Paul Kropp and I go way back to 1988 when I took his writing course at Sheridan College and through it wrote my first novel Blueberries and Whipped Cream, quickly followed by Jump Start for Paul’s famed Series Canada for reluctant readers. Over the years, he would call on me for various projects. There was always a lovely lunch or party involved, part of the wooing process. At Scholastic I wrote Smoky and the Gorilla and Double Dribble for an educational series of his. When he worked at Chapters, Paul convinced me and a lot of children’s authors to write “Coles Notes” on various subjects to rival the Dummy and Idiot’s Guides. At the party at his house, many writers expressed dismay and regret and worry over accepting something they had no experience in writing, myself included. But I worked hard on A Mom and Dad’s Guide to Martial Arts, couldn’t disappoint Paul, and through it learned how to write nonfiction. I ended up working at a magazine for eight years as a result of the experience.
He always had great vision for even the wildest projects and convinced others to see it his way too. I admired his dedication and passion but mostly I enjoyed his sense of humour. Over all these books, we shared so much laughter and became good friends.
More recently, Paul started his own publishing firm HIP and I wrote, on his invitation, Dog on Trial, a kind of reluctant reader Marly story where the dog does not die. We enjoyed some laughs over a funny book that he made funnier with his editing.
Kropp asked me to sign the book at Reading for the Love of It, February 2014 and then took me to lunch. Over a delicious Italian pasta and a glass of wine, he convinced me to write a survival story, maybe something with a plane crash.
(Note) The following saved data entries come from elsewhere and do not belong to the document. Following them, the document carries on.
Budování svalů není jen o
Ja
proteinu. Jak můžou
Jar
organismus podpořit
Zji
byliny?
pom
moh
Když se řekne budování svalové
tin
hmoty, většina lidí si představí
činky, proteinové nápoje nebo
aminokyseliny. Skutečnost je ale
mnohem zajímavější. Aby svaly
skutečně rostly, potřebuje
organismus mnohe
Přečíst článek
I’ve crashed a small plane before for a publishing house in Norway called Stabenfeldt so even though I was working on a bigger project, I agreed, thinking it might be a quick easy book.
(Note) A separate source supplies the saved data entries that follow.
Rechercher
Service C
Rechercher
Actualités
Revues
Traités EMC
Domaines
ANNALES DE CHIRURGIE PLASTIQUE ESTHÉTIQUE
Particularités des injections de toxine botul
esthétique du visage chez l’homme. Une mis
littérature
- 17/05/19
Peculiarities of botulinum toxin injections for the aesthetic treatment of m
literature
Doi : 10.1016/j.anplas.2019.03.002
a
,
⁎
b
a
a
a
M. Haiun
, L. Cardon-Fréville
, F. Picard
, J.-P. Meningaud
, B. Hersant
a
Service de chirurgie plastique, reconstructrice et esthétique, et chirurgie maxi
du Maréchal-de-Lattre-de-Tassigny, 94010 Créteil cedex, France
Somehow I ended up embroiled in research with pilots and a doctor and doing way too much work for such a short piece. Because it was for an older audience, Paul wanted some edge: “a character should die in the story.”
I hate it when characters die.
Seemed a shame for so much work to hit such a small audience so I asked if I could send it to my Norwegian publisher. Paul agreed and separated the rights in the contract. Eli Toresen, the wonderful Stabenfeldt publisher, liked it but found the injuries a bit too graphic for her Girl It Series. So with a few thousand more words, an added subplot, and some more medical research I was able to save my character.
I didn’t know it would be my last lunch with Paul or my last book. On August 22, he died after a short fierce battle with cancer. He’s one character that medical science could not save. I only wish I could re-write this ending.
Kraslanding, the Norwegian version of Survival printed the day after Paul’s funeral and will be in readers’ hands in November. The dedication will read:
For Paul who launched a thousand reading and writing ships
and this one small airplane.
He did so many wonderful things for his students and worked so hard to make reading accessible to so many, I realize it’s selfish and trite to focus on how this loss affects me.
But now I will be forced to fly a little more solo and I will miss him.